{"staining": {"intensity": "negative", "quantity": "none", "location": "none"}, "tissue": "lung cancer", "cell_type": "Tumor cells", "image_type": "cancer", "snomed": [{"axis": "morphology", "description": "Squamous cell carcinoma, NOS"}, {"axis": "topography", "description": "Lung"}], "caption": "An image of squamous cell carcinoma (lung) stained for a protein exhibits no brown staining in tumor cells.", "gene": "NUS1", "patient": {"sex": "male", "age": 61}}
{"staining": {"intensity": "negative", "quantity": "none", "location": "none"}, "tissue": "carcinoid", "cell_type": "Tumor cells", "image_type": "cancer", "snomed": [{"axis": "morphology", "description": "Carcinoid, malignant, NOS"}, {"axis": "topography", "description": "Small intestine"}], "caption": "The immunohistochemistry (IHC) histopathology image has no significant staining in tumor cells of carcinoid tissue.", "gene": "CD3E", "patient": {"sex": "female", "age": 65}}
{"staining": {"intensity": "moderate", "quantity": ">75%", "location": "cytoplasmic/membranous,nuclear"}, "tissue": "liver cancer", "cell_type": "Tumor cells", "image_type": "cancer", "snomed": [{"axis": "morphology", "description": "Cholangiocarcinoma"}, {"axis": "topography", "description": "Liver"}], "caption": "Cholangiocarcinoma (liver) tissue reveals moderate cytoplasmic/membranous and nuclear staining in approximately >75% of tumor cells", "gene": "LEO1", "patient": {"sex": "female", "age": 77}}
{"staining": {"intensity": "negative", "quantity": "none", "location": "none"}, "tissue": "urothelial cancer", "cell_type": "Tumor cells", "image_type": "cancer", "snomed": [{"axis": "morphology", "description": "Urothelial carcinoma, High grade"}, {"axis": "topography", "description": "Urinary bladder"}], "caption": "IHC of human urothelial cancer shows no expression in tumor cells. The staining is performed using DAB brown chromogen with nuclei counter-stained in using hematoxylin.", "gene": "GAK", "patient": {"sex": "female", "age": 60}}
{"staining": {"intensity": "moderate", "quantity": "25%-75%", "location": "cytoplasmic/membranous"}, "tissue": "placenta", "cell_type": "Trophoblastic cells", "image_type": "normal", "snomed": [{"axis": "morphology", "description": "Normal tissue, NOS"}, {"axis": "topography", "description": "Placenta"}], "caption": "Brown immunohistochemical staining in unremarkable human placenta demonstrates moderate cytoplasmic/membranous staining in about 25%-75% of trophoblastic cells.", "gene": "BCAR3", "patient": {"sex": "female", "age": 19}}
==============================
Extract every line above exactly as it stands.

* Response area
{"staining": {"intensity": "negative", "quantity": "none", "location": "none"}, "tissue": "lung cancer", "cell_type": "Tumor cells", "image_type": "cancer", "snomed": [{"axis": "morphology", "description": "Squamous cell carcinoma, NOS"}, {"axis": "topography", "description": "Lung"}], "caption": "An image of squamous cell carcinoma (lung) stained for a protein exhibits no brown staining in tumor cells.", "gene": "NUS1", "patient": {"sex": "male", "age": 61}}
{"staining": {"intensity": "negative", "quantity": "none", "location": "none"}, "tissue": "carcinoid", "cell_type": "Tumor cells", "image_type": "cancer", "snomed": [{"axis": "morphology", "description": "Carcinoid, malignant, NOS"}, {"axis": "topography", "description": "Small intestine"}], "caption": "The immunohistochemistry (IHC) histopathology image has no significant staining in tumor cells of carcinoid tissue.", "gene": "CD3E", "patient": {"sex": "female", "age": 65}}
{"staining": {"intensity": "moderate", "quantity": ">75%", "location": "cytoplasmic/membranous,nuclear"}, "tissue": "liver cancer", "cell_type": "Tumor cells", "image_type": "cancer", "snomed": [{"axis": "morphology", "description": "Cholangiocarcinoma"}, {"axis": "topography", "description": "Liver"}], "caption": "Cholangiocarcinoma (liver) tissue reveals moderate cytoplasmic/membranous and nuclear staining in approximately >75% of tumor cells", "gene": "LEO1", "patient": {"sex": "female", "age": 77}}
{"staining": {"intensity": "negative", "quantity": "none", "location": "none"}, "tissue": "urothelial cancer", "cell_type": "Tumor cells", "image_type": "cancer", "snomed": [{"axis": "morphology", "description": "Urothelial carcinoma, High grade"}, {"axis": "topography", "description": "Urinary bladder"}], "caption": "IHC of human urothelial cancer shows no expression in tumor cells. The staining is performed using DAB brown chromogen with nuclei counter-stained in using hematoxylin.", "gene": "GAK", "patient": {"sex": "female", "age": 60}}
{"staining": {"intensity": "moderate", "quantity": "25%-75%", "location": "cytoplasmic/membranous"}, "tissue": "placenta", "cell_type": "Trophoblastic cells", "image_type": "normal", "snomed": [{"axis": "morphology", "description": "Normal tissue, NOS"}, {"axis": "topography", "description": "Placenta"}], "caption": "Brown immunohistochemical staining in unremarkable human placenta demonstrates moderate cytoplasmic/membranous staining in about 25%-75% of trophoblastic cells.", "gene": "BCAR3", "patient": {"sex": "female", "age": 19}}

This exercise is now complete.